In Figure 1 below, the blue line across the centre of the box has been drawn with a slope of approximately 1:100, sloping upwards from left to right. 1:100 is a fairly typical value for the slope of a front and as you can see, the slope is so shallow as to be barely perceptible. When diagrams showing a cross section through a front are drawn in books or articles the vertical scale is always exaggerated to make the slope look much steeper than it really is.
Figure 1: The blue line across the box has been drawn with a slope of approximately 1:100 which is typical for the slope of a weather front.
Figure 2: (a) Skew-T log-P diagram for Nottingham at 1200 GMT on 29/2/16. Pressure is the vertical co-ordinate, decreasing upwards and labelled on the left hand side of the graph in mb . Actual heights (in metres) have been added in black text next to some of the pressure values. Blue lines of constant temperature slope from bottom left to top right and are labelled along the bottom of the diagram. The 2 black lines show the temperature (right hand line) and dew point temperature (left hand line) recorded by the weather balloon. The horizontal red line indicates the level of the frontal boundary between the cool dry air and the warm moist air. © University of Wyoming (b) Surface pressure and fronts map for 1200 GMT on 29/2/16. The blue dot shows the location of Nottingham.

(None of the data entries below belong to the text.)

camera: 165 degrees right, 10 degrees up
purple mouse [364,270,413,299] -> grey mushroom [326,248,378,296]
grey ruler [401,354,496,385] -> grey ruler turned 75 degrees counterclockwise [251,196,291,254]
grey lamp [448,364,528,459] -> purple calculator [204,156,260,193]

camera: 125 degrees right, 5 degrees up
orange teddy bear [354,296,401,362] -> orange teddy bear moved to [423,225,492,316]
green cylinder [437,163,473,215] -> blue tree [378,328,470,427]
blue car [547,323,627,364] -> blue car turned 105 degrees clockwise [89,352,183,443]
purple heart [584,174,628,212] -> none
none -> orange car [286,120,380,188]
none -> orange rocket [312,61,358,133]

Figure 3: (a) Skew-T log-P diagram for Camborne in Cornwall at 0000 GMT on 23 February 2016, in the same format as Figure 2(a)© University of Wyoming. (b) Met Office surface chart for the same time. The location of Camborne is shown by the blue dot. The vertical level of the front is marked by the horizontal red line.
Figure 3 shows a similar pair of diagrams to Figure 2, but in this case for 0000 GMT on 3 February 2016. In this case a cold front is located about 300km to the south of Camborne in Cornwall, shown by the blue dot on the weather map. Although the transition between the cool dry air and the warm moist air is not quite so clear-cut in this case, there is still a distinct change of air mass shown by the radiosonde temperature profile, with cool dry air below 650mb and warmer, moister air above this level. The change is most obvious in the dew-point temperature which increases from -40°C at 700mb to about -12°C at 650mb. In this case the slope of the front is approximately 1:80. This reflects the fact that cold fronts tend to have a steeper slope than warm fronts.

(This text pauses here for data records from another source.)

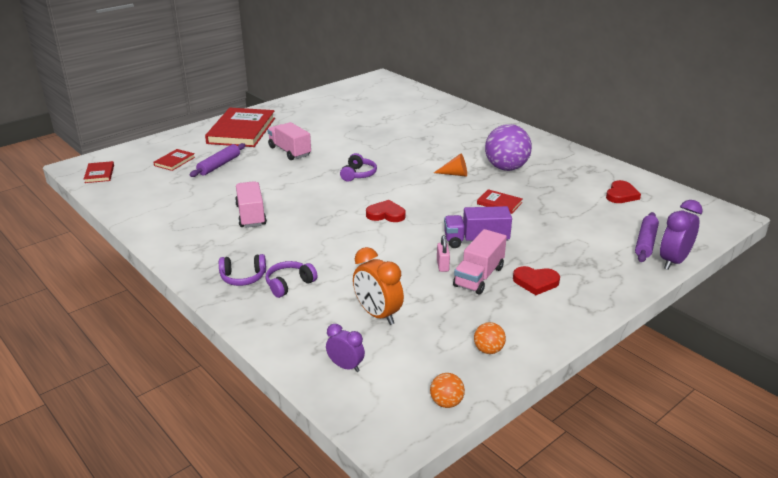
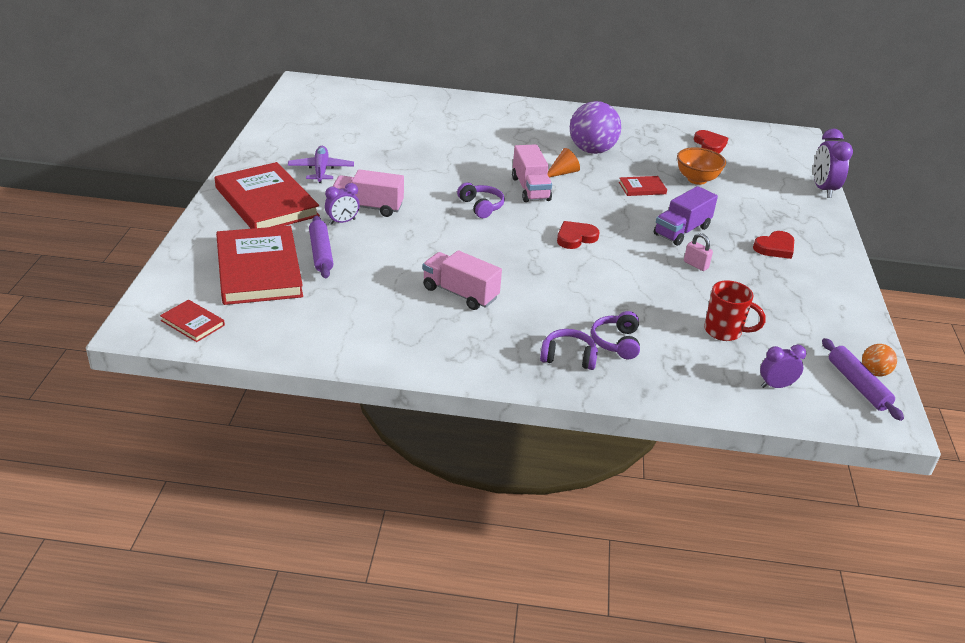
camera: 45 degrees left, 5 degrees up
red book [153,149,195,171] -> red book [216,226,303,305], size x2.25
purple headphones [219,254,266,286] -> purple headphones turned 120 degrees counterclockwise [540,329,598,370]
orange clock [353,247,404,325] -> red mug [704,281,766,341]
pink truck [453,229,507,294] -> pink truck moved to [512,144,552,202]
orange ball [474,322,506,354] -> none
purple rolling pin [635,212,659,262] -> purple rolling pin moved to [822,338,904,421]
none -> purple plane [288,146,354,183]
none -> purple clock [325,183,360,225]
none -> orange bowl [677,147,726,185]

In both of the examples shown here the temperature and humidity increased with height as the balloon passed through the frontal boundary even though one was a warm front and the other was a cold front, because warm air is above cold air on both fronts. How then can we tell what type of front the balloon has passed through if we don’t have a weather map to show us? The answer is that with just the temperature and humidity information presented here we can’t – we would just know that there is a front of some type. A second balloon launch at a nearby location might help us work out which way the front was sloping. However, weather balloons also record the wind speed and direction as they ascend and changes in wind direction with height can tell us what type of front we were looking at. If the wind is veering with height (ie changing its direction in a clockwise sense around the compass) below the frontal boundary then the front is a warm front. If the wind is backing with height (ie changing its direction in an anticlockwise sense around the compass) then the front is a cold front.
In the warm front example here (for Nottingham) the wind near the surface was southerly but the wind at the level of the front was westerly, and so has veered with height. In the cold front example (Camborne) the wind at the surface was northerly but the wind at the level of the front was northwesterly so the wind has backed with height.